Super moist and flavorful Apple Pumpkin Cake Bars, crowned with an apple-pear streusel topping and a cinnamon cream cheese drizzle! Your new favorite fall treat is here!
Place apples and pear in medium saucepan with ginger, water, lemon juice, sugar, cinnamon, and vanilla bean paste. Bring to a boil to dissolve the sugar.
Reduce heat to medium low and simmer under a lid for 16-20 minutes, stirring occasionally, until the fruit is semi-translucent. Remove from heat and allow to cool. Strain before use.
Streusel Topping
Place dry ingredients in a medium sized bowl. Cut in butter with your fingers, a fork, or a pastry blender until butter is incorporated and streusel chunks have formed.

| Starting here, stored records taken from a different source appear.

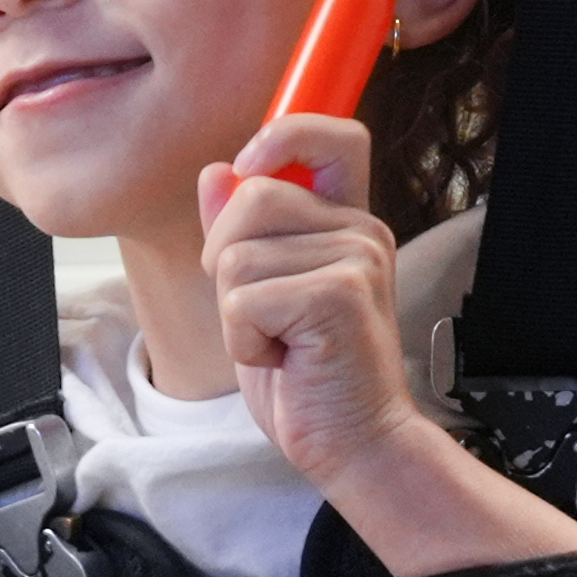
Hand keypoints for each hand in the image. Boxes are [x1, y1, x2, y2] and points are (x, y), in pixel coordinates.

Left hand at [201, 116, 430, 491]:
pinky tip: (284, 360)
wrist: (353, 443)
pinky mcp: (338, 294)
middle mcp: (359, 230)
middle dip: (224, 261)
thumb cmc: (307, 375)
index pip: (332, 134)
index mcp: (344, 222)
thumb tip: (217, 171)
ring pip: (235, 255)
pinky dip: (244, 341)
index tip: (250, 164)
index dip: (284, 133)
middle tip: (264, 315)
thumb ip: (239, 234)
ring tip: (280, 341)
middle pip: (249, 199)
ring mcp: (355, 258)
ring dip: (235, 312)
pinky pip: (243, 300)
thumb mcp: (258, 295)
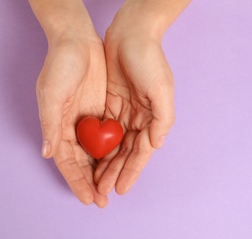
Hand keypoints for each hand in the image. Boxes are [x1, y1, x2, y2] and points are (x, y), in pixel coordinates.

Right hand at [36, 33, 107, 206]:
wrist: (78, 40)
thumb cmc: (60, 65)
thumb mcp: (52, 94)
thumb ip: (50, 124)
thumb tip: (48, 153)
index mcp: (57, 127)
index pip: (67, 162)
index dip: (76, 181)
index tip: (88, 199)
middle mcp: (72, 128)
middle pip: (82, 162)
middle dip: (91, 182)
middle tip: (103, 201)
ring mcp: (88, 121)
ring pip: (97, 153)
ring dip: (104, 170)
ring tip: (113, 188)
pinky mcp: (102, 111)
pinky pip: (108, 136)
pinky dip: (113, 151)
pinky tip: (122, 163)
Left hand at [94, 5, 175, 194]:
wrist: (131, 34)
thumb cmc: (149, 60)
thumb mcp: (162, 89)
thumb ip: (162, 120)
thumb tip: (155, 145)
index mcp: (153, 119)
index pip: (140, 153)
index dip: (131, 172)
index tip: (121, 190)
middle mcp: (139, 119)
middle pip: (125, 153)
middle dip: (114, 172)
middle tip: (102, 191)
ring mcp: (123, 112)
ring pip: (112, 144)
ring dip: (104, 163)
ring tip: (94, 181)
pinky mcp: (109, 104)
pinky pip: (102, 130)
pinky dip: (97, 145)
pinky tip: (89, 157)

Store in refrigerator until ready to use.
Pumpkin Cake
Preheat oven to 350 degrees F. Spray a 9x13 baking pan with nonstick spray and set aside.

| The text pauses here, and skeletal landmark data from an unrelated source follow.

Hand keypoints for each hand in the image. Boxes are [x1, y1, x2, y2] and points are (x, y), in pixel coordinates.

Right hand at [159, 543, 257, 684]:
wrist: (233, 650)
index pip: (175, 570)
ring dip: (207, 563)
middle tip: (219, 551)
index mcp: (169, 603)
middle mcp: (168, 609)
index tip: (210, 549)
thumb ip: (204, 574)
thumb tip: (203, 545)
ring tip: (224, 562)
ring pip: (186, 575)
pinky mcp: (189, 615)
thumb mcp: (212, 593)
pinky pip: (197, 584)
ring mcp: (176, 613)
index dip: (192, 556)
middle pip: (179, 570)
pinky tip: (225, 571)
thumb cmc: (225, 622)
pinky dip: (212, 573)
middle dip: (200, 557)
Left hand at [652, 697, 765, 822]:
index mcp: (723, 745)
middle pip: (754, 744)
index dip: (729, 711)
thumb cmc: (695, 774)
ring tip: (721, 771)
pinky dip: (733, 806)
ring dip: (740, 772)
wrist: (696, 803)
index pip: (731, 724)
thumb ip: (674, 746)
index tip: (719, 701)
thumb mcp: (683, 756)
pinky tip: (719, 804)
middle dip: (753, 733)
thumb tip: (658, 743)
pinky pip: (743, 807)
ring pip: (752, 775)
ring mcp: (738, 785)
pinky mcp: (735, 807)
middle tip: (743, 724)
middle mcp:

In a small bowl, whisk the flour, baking powder, baking soda, salt, cinnamon, and pumpkin pie spice together until combined.
In a large bowl, combine the pumpkin puree, brown sugar, applesauce, and eggs. Stir with wooden spoon until combined.

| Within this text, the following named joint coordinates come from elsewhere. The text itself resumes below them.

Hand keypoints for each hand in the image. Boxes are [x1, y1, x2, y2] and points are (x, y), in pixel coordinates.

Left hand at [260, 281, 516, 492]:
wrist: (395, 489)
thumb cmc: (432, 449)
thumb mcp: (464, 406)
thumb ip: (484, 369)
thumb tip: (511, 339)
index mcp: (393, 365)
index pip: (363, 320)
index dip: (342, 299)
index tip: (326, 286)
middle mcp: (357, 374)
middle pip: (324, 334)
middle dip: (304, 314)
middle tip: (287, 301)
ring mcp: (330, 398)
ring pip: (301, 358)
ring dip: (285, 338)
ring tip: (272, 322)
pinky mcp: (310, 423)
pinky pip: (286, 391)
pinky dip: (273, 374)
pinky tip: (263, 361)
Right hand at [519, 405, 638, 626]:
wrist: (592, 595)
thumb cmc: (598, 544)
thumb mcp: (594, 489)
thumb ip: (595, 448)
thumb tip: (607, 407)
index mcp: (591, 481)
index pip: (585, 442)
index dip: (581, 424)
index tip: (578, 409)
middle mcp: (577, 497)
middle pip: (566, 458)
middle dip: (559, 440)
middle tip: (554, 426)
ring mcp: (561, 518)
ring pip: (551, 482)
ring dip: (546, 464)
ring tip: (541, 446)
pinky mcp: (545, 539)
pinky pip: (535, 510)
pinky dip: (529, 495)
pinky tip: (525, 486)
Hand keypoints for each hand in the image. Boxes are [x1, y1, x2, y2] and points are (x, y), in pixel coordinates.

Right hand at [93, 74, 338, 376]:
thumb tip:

Add the dry mixture to wet ingredients and stir until just combined.
Pour mix into prepared 9x13 pan. Gently drop strained Apple-Pear compote on top of cake, then top with streusel mixture.
Bake for 30-40 minutes, or until a toothpick inserted in the center comes out clean. Allow cake to cool completely in pan, then cut cake into 2-inch bars.
Cinnamon Cream Cheese Icing
In a small bowl, stir the sifted confectioners sugar and cinnamon into the cream cheese with a rubber spatula until well combined.
Microwave icing for 30 seconds until thin and drizzle on cake bars.
Notes
The Cinnamon Cream Cheese Icing recipe makes just enough for this dessert!